Public vs. private API¶
The convention is the standard Python one: anything prefixed with an underscore is private, and may change or be removed without notice. Explicitly:
Public symbols, re-exported from
cherimoya.__init__:Cherimoya,CheriBlock,EMA.Public module-level symbols:
PeakGenerator(),PeakNegativeSampler,fused_dilated_conv_norm(),FusedDilatedConvNormFunc,calculate_performance_measures()and its component metrics,_mixture_loss()(despite the underscore — it is the trainer’s loss function and the API is stable).Private and may change: anything else, including the Triton kernels (
_fwd_*,_bwd_*,_fwd_inf_*), the CPU fallback (_cheri_conv_norm_cpu), the CheriBlock weight cache (_w_cache), and the model’s checkpoint-payload helper (_init_kwargs).
Development install¶
For development, install in editable mode with the docs extra:
git clone https://github.com/jmschrei/cherimoya.git
cd cherimoya
pip install -e .[docs]
The docs extra adds sphinx, furo, and
sphinx-copybutton, which you need to build this documentation
locally:
cd docs
sphinx-build -b html . _build
The build produces docs/_build/index.html.
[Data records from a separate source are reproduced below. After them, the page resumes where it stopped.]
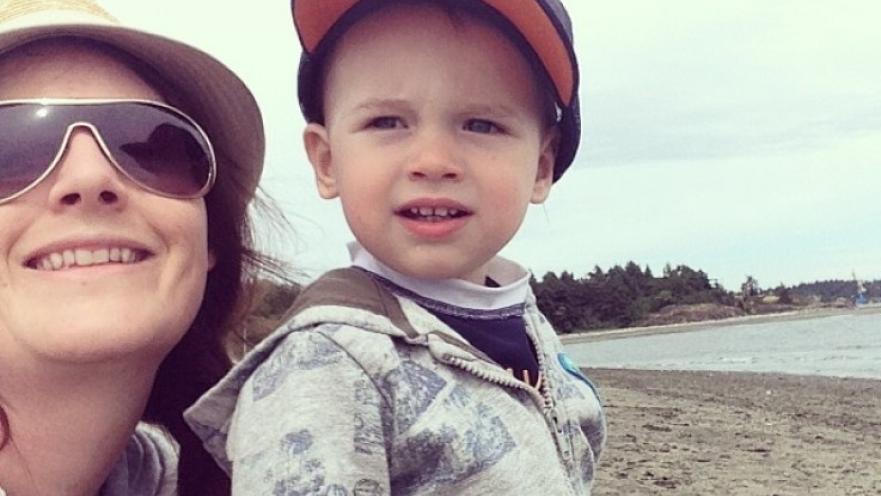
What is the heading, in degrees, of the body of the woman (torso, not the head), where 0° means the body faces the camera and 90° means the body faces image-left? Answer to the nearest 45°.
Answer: approximately 0°

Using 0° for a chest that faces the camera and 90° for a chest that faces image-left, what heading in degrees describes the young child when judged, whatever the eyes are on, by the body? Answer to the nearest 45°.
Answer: approximately 315°
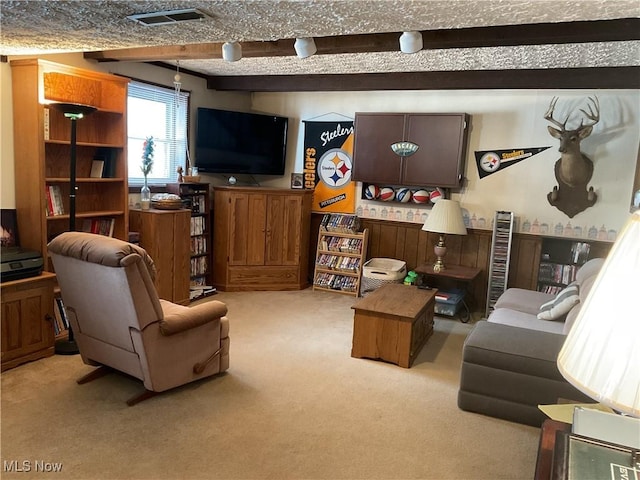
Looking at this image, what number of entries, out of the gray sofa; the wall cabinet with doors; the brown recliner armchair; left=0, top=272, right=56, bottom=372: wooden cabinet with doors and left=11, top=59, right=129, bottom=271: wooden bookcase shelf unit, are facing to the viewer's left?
1

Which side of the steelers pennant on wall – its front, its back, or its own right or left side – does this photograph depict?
front

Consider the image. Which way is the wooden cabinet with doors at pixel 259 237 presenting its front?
toward the camera

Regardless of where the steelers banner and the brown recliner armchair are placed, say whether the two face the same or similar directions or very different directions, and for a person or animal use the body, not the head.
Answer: very different directions

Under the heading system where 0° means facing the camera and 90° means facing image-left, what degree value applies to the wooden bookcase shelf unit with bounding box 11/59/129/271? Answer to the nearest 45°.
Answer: approximately 315°

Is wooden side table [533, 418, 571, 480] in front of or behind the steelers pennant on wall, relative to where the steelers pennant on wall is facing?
in front

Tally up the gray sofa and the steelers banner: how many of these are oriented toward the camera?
1

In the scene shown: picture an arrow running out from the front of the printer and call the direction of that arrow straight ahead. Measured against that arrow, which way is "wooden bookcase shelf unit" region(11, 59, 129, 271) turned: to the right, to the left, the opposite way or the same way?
the same way

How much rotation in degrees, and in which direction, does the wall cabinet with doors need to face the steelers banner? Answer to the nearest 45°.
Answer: approximately 135° to its right

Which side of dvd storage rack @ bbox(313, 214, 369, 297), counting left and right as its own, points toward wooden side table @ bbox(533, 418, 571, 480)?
front

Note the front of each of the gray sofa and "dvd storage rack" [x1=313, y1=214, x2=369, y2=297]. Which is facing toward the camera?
the dvd storage rack

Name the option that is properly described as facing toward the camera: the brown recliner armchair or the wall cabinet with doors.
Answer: the wall cabinet with doors

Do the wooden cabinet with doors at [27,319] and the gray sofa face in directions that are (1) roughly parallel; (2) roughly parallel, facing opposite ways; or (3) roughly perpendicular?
roughly parallel, facing opposite ways

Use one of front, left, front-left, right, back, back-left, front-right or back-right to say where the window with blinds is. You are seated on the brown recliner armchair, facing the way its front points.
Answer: front-left

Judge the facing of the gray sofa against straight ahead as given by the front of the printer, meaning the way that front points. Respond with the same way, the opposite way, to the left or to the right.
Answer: the opposite way

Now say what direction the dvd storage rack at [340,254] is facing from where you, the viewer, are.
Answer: facing the viewer

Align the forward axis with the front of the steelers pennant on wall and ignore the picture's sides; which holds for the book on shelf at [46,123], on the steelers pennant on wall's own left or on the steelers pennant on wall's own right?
on the steelers pennant on wall's own right

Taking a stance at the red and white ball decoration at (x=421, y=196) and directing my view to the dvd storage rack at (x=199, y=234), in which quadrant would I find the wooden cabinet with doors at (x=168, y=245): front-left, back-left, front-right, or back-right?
front-left

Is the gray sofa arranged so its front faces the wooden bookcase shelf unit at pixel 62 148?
yes
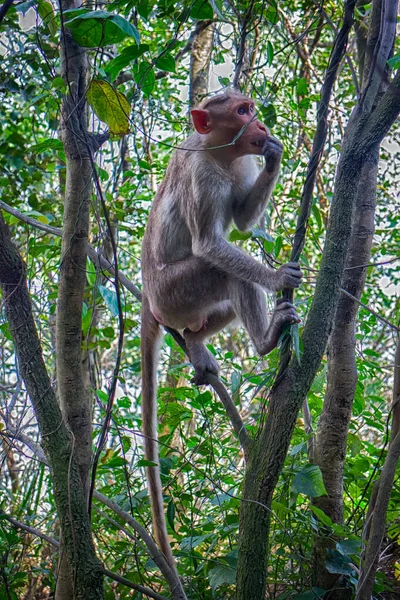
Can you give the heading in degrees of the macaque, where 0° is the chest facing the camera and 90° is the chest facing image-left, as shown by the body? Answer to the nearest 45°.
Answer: approximately 270°

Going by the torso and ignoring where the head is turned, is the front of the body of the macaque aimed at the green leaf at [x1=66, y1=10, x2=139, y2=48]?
no

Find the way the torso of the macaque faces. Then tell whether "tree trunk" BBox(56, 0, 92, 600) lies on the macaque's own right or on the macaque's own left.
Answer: on the macaque's own right

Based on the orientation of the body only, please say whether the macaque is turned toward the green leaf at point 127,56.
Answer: no
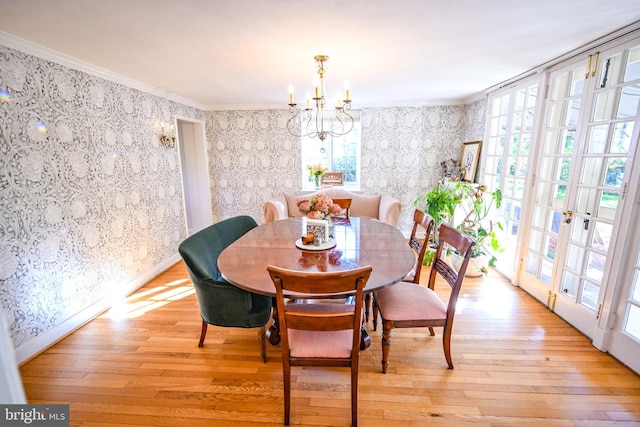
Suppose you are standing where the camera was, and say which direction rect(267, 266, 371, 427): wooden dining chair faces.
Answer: facing away from the viewer

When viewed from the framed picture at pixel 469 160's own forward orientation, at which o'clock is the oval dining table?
The oval dining table is roughly at 11 o'clock from the framed picture.

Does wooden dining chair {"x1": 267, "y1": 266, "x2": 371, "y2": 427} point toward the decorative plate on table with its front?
yes

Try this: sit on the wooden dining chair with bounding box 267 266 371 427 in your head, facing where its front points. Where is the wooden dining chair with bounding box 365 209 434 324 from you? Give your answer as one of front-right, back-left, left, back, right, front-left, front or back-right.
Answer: front-right

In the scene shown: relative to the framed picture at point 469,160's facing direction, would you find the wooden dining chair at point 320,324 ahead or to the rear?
ahead

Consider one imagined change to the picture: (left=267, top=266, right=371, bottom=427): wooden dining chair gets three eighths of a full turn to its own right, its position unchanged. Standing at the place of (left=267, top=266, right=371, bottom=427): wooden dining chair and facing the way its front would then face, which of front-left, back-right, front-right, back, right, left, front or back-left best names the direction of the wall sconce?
back

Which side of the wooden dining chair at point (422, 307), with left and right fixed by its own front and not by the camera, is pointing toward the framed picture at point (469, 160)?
right

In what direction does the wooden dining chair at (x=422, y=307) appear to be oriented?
to the viewer's left

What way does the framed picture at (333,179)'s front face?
toward the camera

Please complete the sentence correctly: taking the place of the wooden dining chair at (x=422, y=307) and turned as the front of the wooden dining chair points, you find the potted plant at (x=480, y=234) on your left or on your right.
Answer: on your right

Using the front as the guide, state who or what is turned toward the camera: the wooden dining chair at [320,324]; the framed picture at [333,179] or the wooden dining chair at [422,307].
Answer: the framed picture

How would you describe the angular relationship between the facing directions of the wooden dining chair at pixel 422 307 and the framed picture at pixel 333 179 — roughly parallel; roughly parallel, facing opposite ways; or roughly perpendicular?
roughly perpendicular

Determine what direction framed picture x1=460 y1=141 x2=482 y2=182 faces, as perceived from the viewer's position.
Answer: facing the viewer and to the left of the viewer

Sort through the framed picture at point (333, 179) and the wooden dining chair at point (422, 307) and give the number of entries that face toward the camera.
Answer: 1

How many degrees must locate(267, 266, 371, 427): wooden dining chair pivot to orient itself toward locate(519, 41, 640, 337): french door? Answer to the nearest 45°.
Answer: approximately 45° to its right

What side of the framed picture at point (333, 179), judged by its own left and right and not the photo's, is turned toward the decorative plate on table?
front

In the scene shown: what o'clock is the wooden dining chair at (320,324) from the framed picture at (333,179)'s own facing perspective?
The wooden dining chair is roughly at 12 o'clock from the framed picture.

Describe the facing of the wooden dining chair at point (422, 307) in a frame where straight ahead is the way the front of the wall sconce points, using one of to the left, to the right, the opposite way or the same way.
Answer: the opposite way

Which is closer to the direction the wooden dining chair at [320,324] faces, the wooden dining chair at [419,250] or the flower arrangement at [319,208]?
the flower arrangement

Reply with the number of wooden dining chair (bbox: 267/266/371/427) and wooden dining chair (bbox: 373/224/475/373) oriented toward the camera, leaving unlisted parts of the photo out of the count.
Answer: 0

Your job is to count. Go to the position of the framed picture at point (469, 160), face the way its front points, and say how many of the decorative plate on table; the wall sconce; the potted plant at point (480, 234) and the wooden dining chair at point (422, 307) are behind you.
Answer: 0

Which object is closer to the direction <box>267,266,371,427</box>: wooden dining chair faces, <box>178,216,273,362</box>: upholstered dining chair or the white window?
the white window
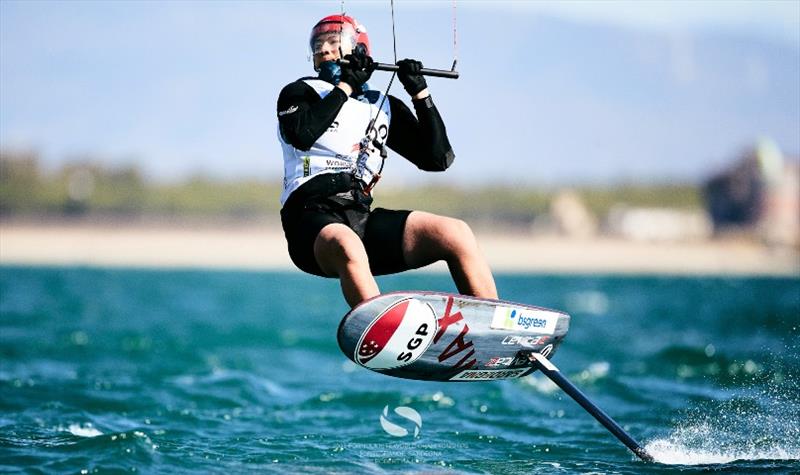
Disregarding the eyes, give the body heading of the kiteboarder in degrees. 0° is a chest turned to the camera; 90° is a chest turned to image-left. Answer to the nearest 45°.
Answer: approximately 315°
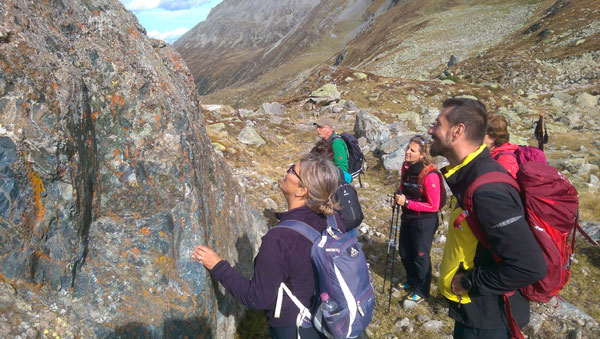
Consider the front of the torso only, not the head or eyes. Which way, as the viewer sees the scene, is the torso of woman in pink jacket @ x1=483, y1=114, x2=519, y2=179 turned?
to the viewer's left

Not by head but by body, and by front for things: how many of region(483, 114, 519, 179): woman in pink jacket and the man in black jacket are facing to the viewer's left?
2

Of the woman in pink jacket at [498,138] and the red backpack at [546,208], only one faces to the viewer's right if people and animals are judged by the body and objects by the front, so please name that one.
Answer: the red backpack

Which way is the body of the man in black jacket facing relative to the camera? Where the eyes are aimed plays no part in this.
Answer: to the viewer's left

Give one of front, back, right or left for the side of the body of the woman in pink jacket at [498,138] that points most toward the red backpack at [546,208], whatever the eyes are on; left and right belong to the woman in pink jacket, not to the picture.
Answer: left

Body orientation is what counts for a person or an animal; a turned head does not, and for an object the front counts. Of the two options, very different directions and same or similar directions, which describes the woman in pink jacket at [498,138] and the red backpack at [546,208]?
very different directions

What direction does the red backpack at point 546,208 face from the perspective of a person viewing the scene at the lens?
facing to the right of the viewer

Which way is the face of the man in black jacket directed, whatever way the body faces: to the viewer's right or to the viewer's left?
to the viewer's left

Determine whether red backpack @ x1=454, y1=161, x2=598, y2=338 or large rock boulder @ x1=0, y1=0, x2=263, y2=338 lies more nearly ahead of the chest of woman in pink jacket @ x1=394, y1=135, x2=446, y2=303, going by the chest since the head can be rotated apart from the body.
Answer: the large rock boulder
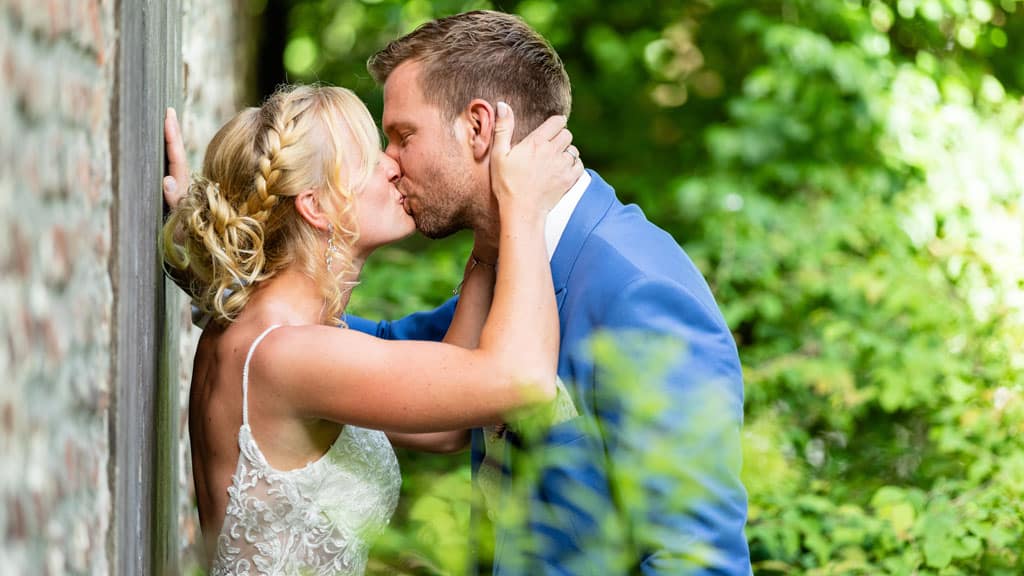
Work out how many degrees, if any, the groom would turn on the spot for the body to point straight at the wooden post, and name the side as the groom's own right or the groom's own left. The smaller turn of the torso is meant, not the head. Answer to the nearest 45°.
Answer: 0° — they already face it

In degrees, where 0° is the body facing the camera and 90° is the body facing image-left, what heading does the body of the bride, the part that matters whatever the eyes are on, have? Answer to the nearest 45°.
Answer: approximately 270°

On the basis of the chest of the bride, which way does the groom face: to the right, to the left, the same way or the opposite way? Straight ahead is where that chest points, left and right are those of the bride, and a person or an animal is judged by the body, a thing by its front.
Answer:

Read the Docs runs the
same command with the same dependency set.
Running the tests¶
The test suite lives in tests/ and uses pytest.
pytest tests/
Test files:
File |
Covers |
|---|---|
|
Cheri Block forward parity (CPU vs training Triton vs inference megakernel), backward parity against CPU autograd, weight-cache invalidation, dtype matrix. |
|
Full Cherimoya forward/backward parity, no_grad == grad-enabled equivalence, EMA-applied save/load round trip. |
|
|
|
EMA update/apply/restore semantics. |
|
|
|
Evaluation-metric correctness. |
|
End-to-end fit step on tiny data: confirms optimizers, schedulers, EMA, and checkpoint paths are wired correctly. |
|
JSON merge and default-handling helpers. |
Markers:
@pytest.mark.cuda— requires a CUDA device; skipped on CPU-only hosts.@pytest.mark.triton— requires both a CUDA device and a Triton install.
Both markers are wired through tests/conftest.py, which also
disables torch.compile for the suite so tests don’t pay the
several-minute autotune cost on every run.
To run only the CPU-safe subset:
pytest tests/ -m "not cuda and not triton"
To run only the GPU parity tests:
pytest tests/ -m "cuda or triton"
Benchmarking¶
bench_kernels.py at the repo root is a standalone script that
times the three forward paths and checks they all agree within
machine precision. It is intentionally not packaged with the
install. Run it with:
python bench_kernels.py
See Benchmarks for the published numbers and the measurement methodology.
Coding conventions¶
Tabs, not spaces. The codebase uses tab indentation throughout.
Channels-last layout
(N, L, C)is used inside the Cheri Block backbone. The input stem and output heads do the necessary transpositions. New blocks should follow the same convention.fp32 for normalization statistics even under bf16 autocast. Both the CPU fallback and the Triton kernels accumulate
sum/sq_sumin fp32; this is load-bearing for stability and shouldn’t be changed casually.Triton autotune keys. Kernels are keyed by
(C, L)so the same configuration is reused across batches with the same shapes. Adding a new kernel that depends on a new shape parameter should add that parameter to the key.No public bias terms inside Cheri Blocks. The input stem, profile head, and count head use biases; the block layers do not. This is intentional (see Architecture).